It's Still Validation - unfinished

I don't know who I am without insecurity. Not a new phenomenon. Everyone knows old habits die hard. Lately when I write, I imagine every pair of eyes that might read it. I assume their opinion. It's automatic. I hardly even notice. But it's noticeable in how difficult it becomes to write. How each word feels too easy or forced. Avoiding cliché to push creativity, feeling unable to be creative. Again, not a new phenomenon. Every thought meets the same judgment. Every word, every movement, every moment of silence. It's still... all... for validation. Your admiration makes me feel complete. I assume you admire about me what I might admire of myself. Until I realize that I don't know what you think. I can't trust your admiration. I have to admire myself. But what is there to admire? If every attempt at self-expression is ultimately intended to impress, then how can I reflect on myself and feel innate pride? If I chase accomplishment and achievement, if I chase friendship and romantics, philosophy and poetry. How can I separate pure intention from vanity?
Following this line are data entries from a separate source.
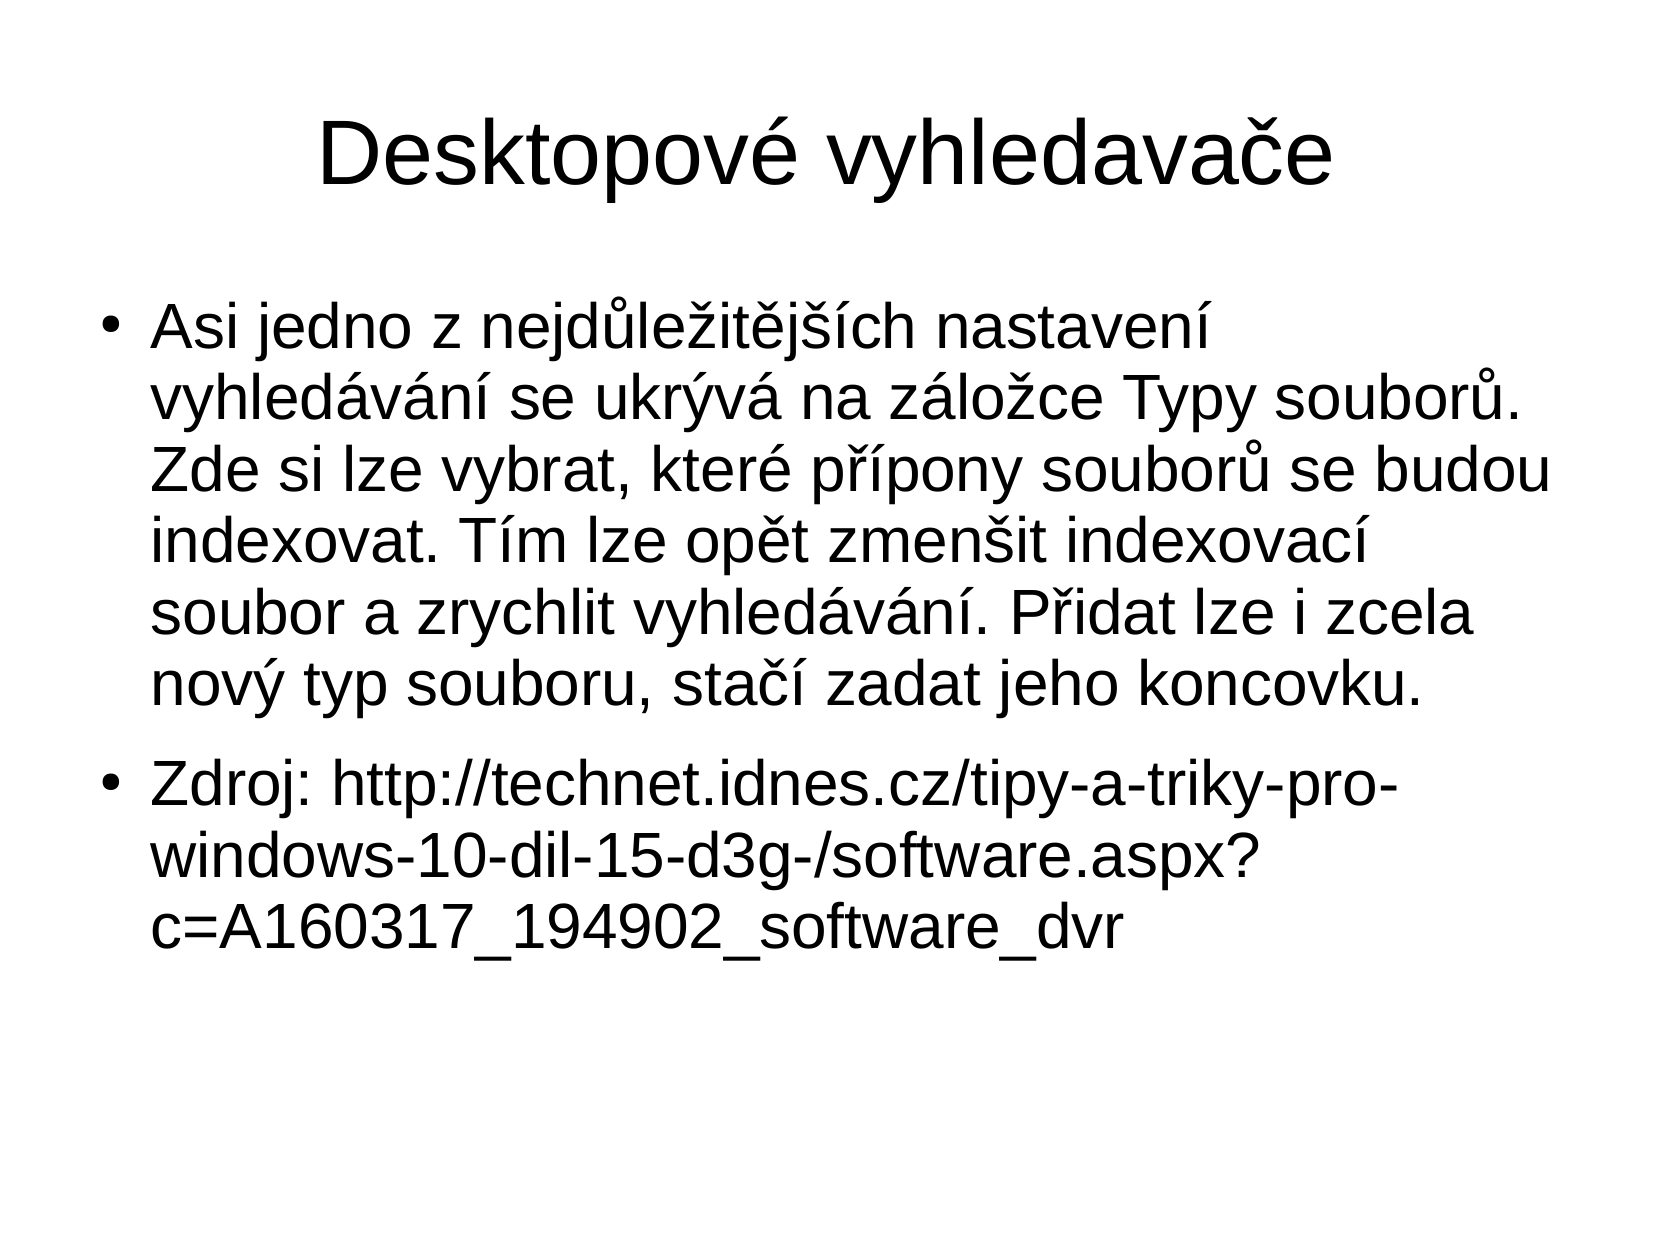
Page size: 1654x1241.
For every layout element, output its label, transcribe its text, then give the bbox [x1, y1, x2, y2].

title Desktopové vyhledavače [82, 49, 1571, 257]
list Asi jedno z nejdůležitějších nastavení vyhledávání se ukrývá na záložce Typy souborů. Zde si lze vybrat, které přípony souborů se budou indexovat. Tím lze opět zmenšit indexovací soubor a zrychlit vyhledávání. Přidat lze i zcela nový typ souboru, stačí zadat jeho koncovku. Zdroj: http://technet.idnes.cz/tipy-a-triky-pro-windows-10-dil-15-d3g-/software.aspx?c=A160317_194902_software_dvr [82, 290, 1571, 1010]
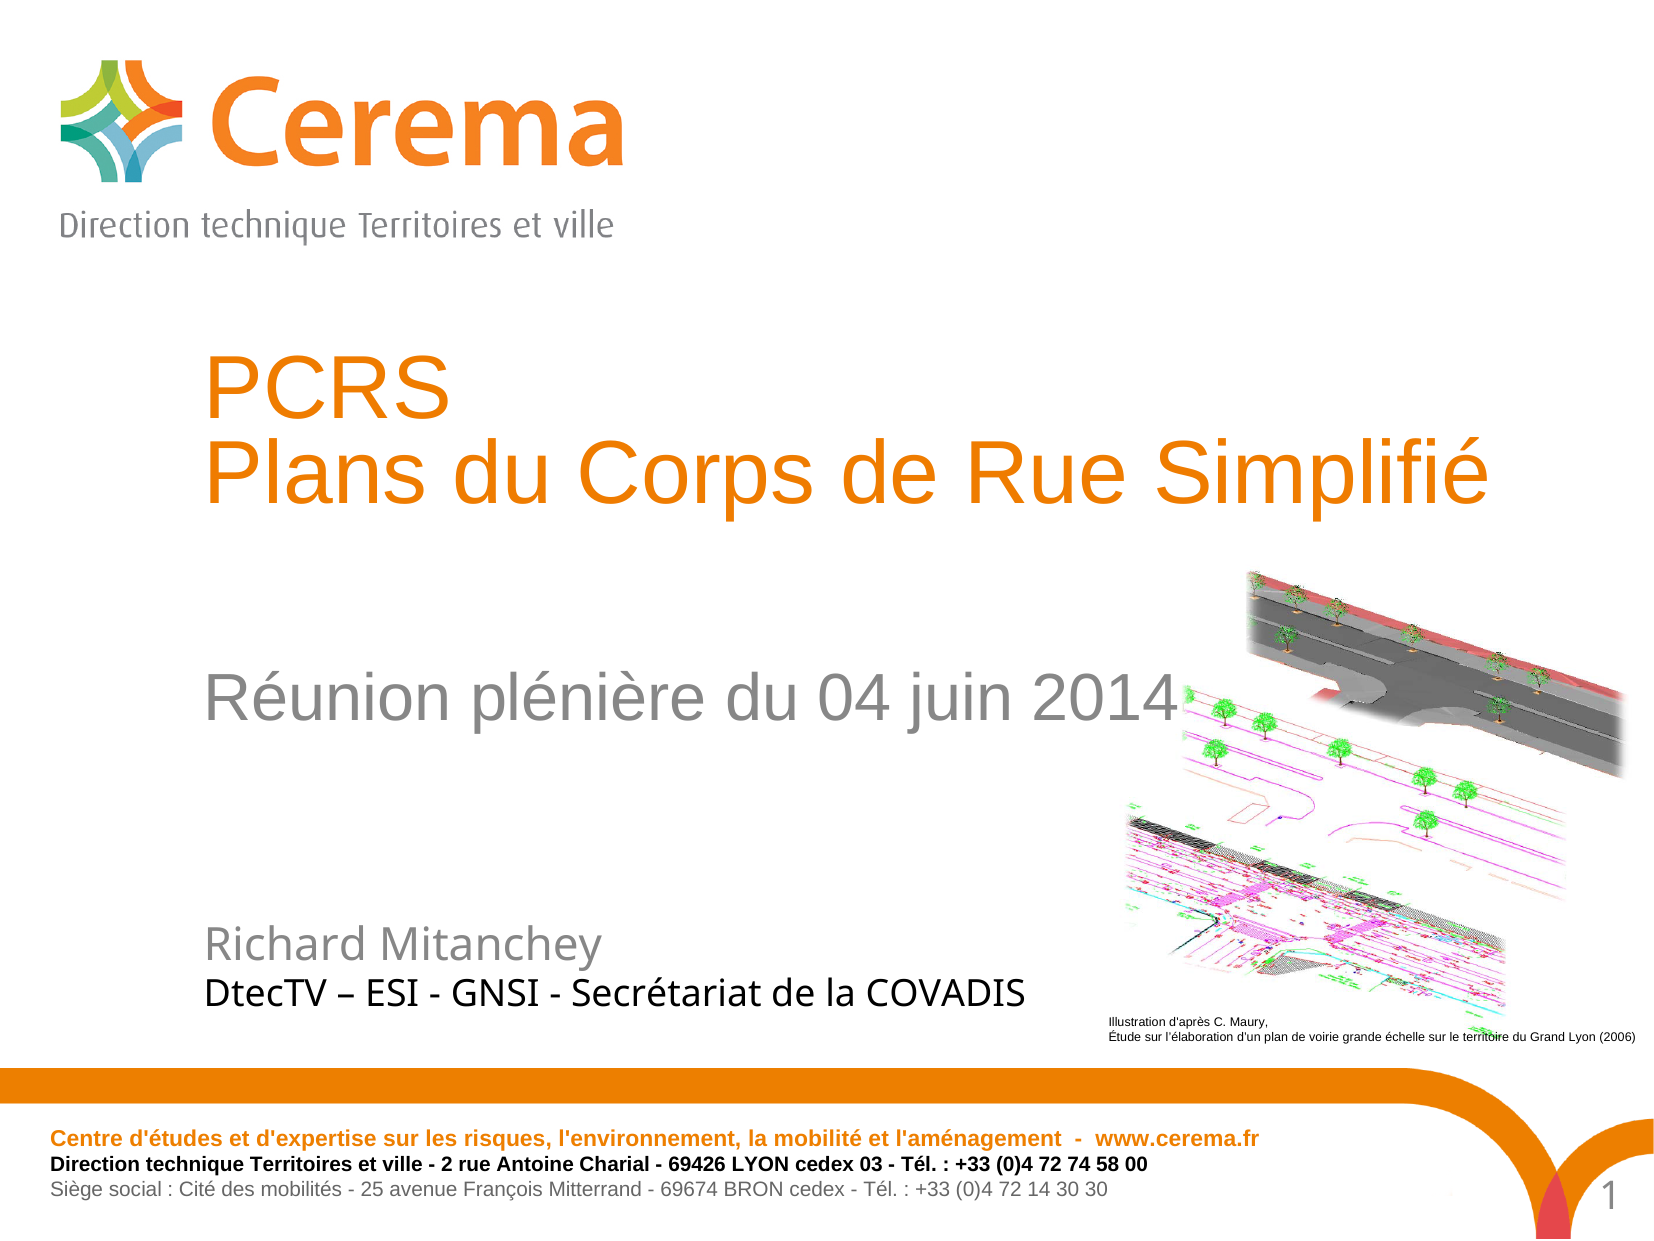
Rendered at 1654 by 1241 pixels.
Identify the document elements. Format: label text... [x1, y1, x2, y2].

text_box Richard Mitanchey DtecTV – ESI - GNSI - Secrétariat de la COVADIS [188, 906, 1465, 977]
picture [1110, 555, 1642, 1006]
text_box Réunion plénière du 04 juin 2014 [188, 646, 1465, 752]
text_box PCRS Plans du Corps de Rue Simplifié [188, 341, 1607, 549]
text_box Illustration d'après C. Maury, Étude sur l’élaboration d’un plan de voirie grande échelle sur le territoire du Grand Lyon (2006) [1093, 1006, 1654, 1052]
picture [0, 1068, 1654, 1239]
picture [0, 0, 684, 291]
I think I know how, again. The trick is to be the admirer. The trap is that in being someone who admires others, there's a desire for reciprocity. When that desire grows, admiring becomes another way to impress, and vanity takes control. Or, alternatively, it's overbearing. It creates a divide between you and the person of admiration. What may be easy for many people, to learn to repress, hide, redirect admiration, becomes complicated for me. It's always been this way. My behavior, intentions, and emotions fall out of sync, and my awareness of one, two, or all three starts to blend and confuse. I'm not sure if that's a learned or innate quality. 
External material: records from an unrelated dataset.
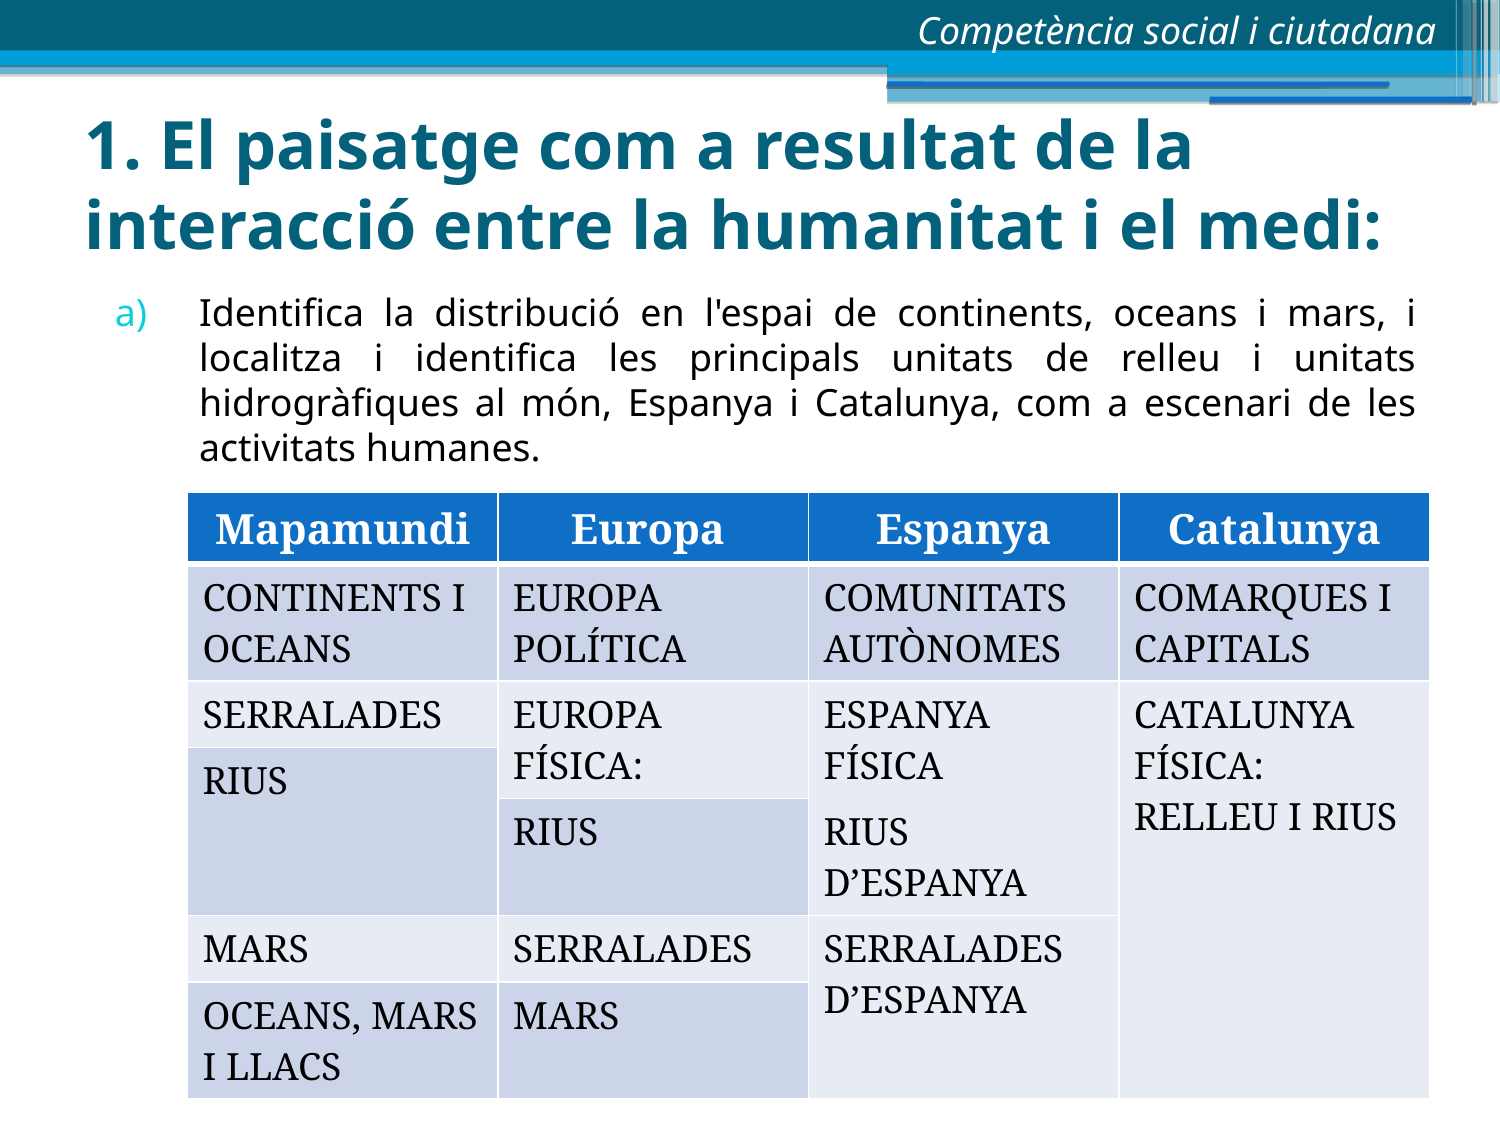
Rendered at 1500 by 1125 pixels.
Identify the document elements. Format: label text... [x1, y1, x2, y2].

table_cell SERRALADES [499, 916, 808, 981]
table_cell SERRALADES [188, 682, 497, 747]
table_cell ESPANYA FÍSICA [809, 682, 1118, 798]
text_box Competència social i ciutadana [902, 0, 1465, 60]
table_header Catalunya [1120, 493, 1429, 561]
table_header Europa [499, 493, 808, 561]
table_cell RIUS [499, 799, 808, 915]
table_cell EUROPA POLÍTICA [499, 567, 808, 680]
table_cell CATALUNYA FÍSICA: RELLEU I RIUS [1120, 682, 1429, 1098]
table_cell COMUNITATS AUTÒNOMES [809, 567, 1118, 680]
table_cell OCEANS, MARS I LLACS [188, 983, 497, 1098]
table_cell MARS [499, 983, 808, 1098]
title 1. El paisatge com a resultat de la interacció entre la humanitat i el medi: [70, 128, 1500, 317]
table_cell MARS [188, 916, 497, 981]
table_cell SERRALADES D’ESPANYA [809, 916, 1118, 1098]
table_cell COMARQUES I CAPITALS [1120, 567, 1429, 680]
list Identifica la distribució en l'espai de continents, oceans i mars, i localitza i identifica les principals unitats de relleu i unitats hidrogràfiques al món, Espanya i Catalunya, com a escenari de les activitats humanes. [82, 281, 1432, 991]
table_cell CONTINENTS I OCEANS [188, 567, 497, 680]
table_cell RIUS [188, 748, 497, 915]
table_cell EUROPA FÍSICA: [499, 682, 808, 798]
table_cell RIUS D’ESPANYA [809, 798, 1118, 915]
table_header Mapamundi [188, 493, 497, 561]
table_header Espanya [809, 493, 1118, 561]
Focus, for me, is a sensitive ability. When I focus on somebody, I must maintain it completely if I intend to understand them. For some reason, the level of focus it takes is emotionally exhausting. I think it's because I'm using empathy as a tool for intellectual understanding. Trying to see what they're seeing from their perspective. I'm not sure if that was necessarily learned to compensate for intellectual deficits, or if it was simply a learned trait, perhaps a form of anxiety. I have my suspicion, but I admit that I don't truly know. However, it would make sense that that quality would then follow me around, and, in merging the intellectual and emotional, I find myself putting judgmental guardrails around potential trains of thought, conclusions, and actions. This would explain why it's so difficult for me to do pretty much any and everything. However, if this was a learned skill to compensate for legitimate deficits, then it wouldn't explain anything at all. 
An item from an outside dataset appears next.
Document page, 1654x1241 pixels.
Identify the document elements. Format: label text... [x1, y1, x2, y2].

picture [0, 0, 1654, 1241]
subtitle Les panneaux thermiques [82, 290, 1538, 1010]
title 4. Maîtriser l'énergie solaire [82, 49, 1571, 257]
What I find interesting is that I think my best writing comes from deep passion. Even intellectual. If I can emotionally embody sophistication, it becomes a sort of truth that I feel justified in expressing. However, without that passion, I feel intellectually hindered creatively and bolstered practically. The pride that I feel in attempted creative expression far outweighs pride in attempted intellectual expression. Unless that intellectual expression has a means of emotional satisfaction, perhaps. But I can hardly relate to the feeling intellectual pride for the sake of intellectual pride. Unless in introspection, which often goes hand-in-hand with emotion, and it may not be possible to distinguish the two, in my case.